Work task ▸
Copy, from the data below, every line that has "left" in it.

Provided data ▸
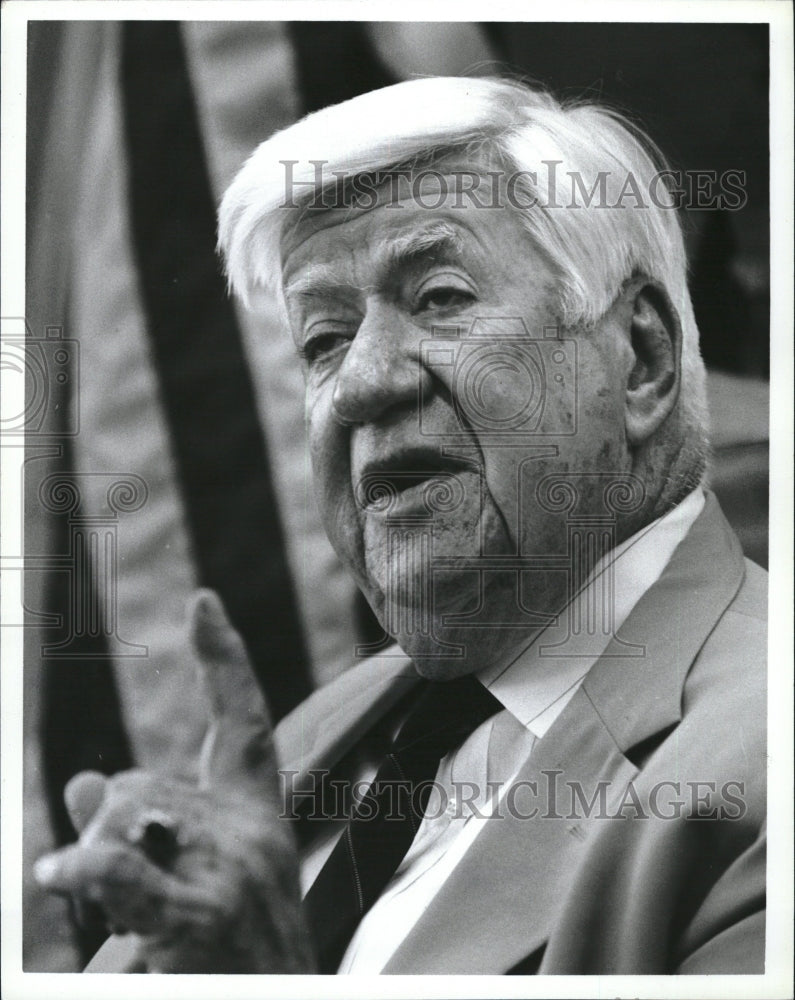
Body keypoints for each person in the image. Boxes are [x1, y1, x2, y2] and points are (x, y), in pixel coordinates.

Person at [34, 76, 766, 975]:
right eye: (323, 341)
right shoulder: (319, 737)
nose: (362, 382)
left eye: (440, 297)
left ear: (641, 361)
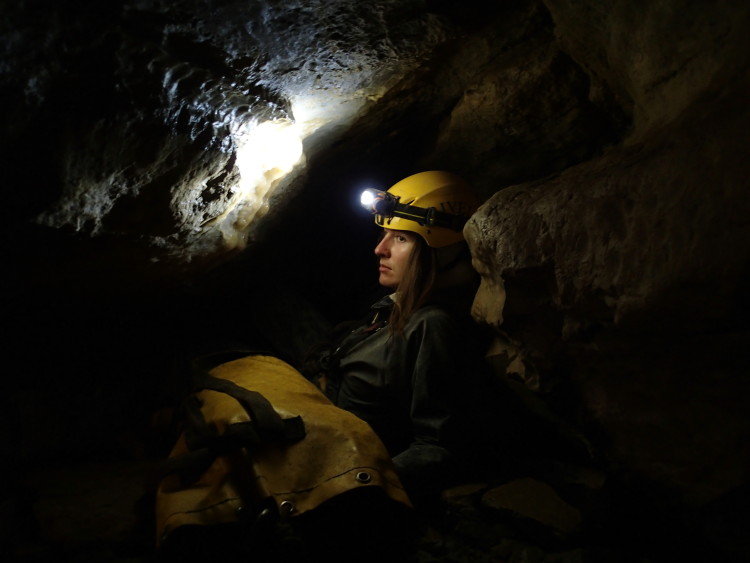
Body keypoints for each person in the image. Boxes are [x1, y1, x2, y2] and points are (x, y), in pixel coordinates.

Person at [311, 170, 491, 499]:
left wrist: (355, 487)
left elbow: (438, 445)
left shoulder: (432, 325)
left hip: (340, 469)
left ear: (441, 252)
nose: (380, 249)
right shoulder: (394, 306)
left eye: (402, 238)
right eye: (384, 233)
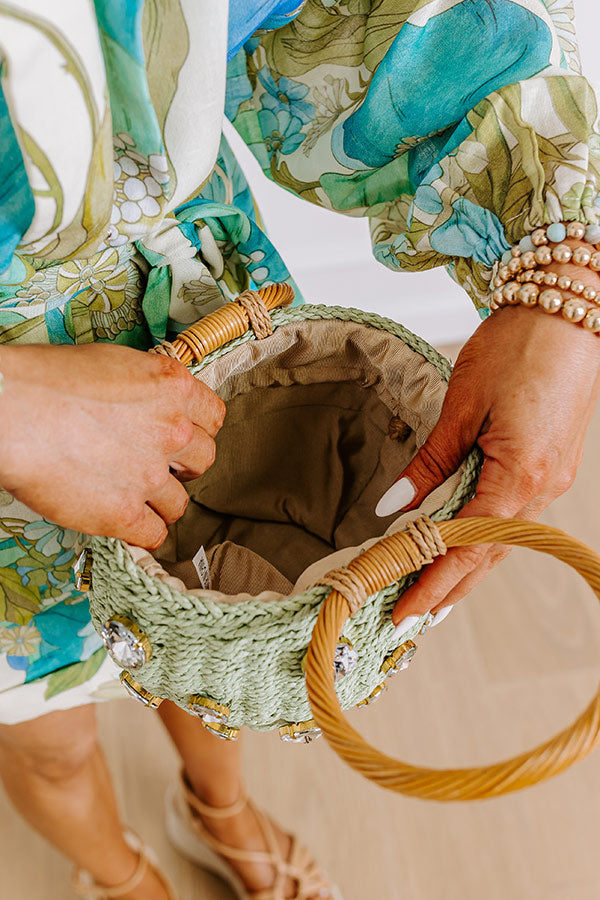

Written reply ▸
left eye: (440, 297)
left ear: (641, 361)
left wrist: (355, 487)
left elbow: (438, 445)
left shoulder: (432, 325)
left hip: (340, 469)
left ear: (441, 252)
left eye: (402, 238)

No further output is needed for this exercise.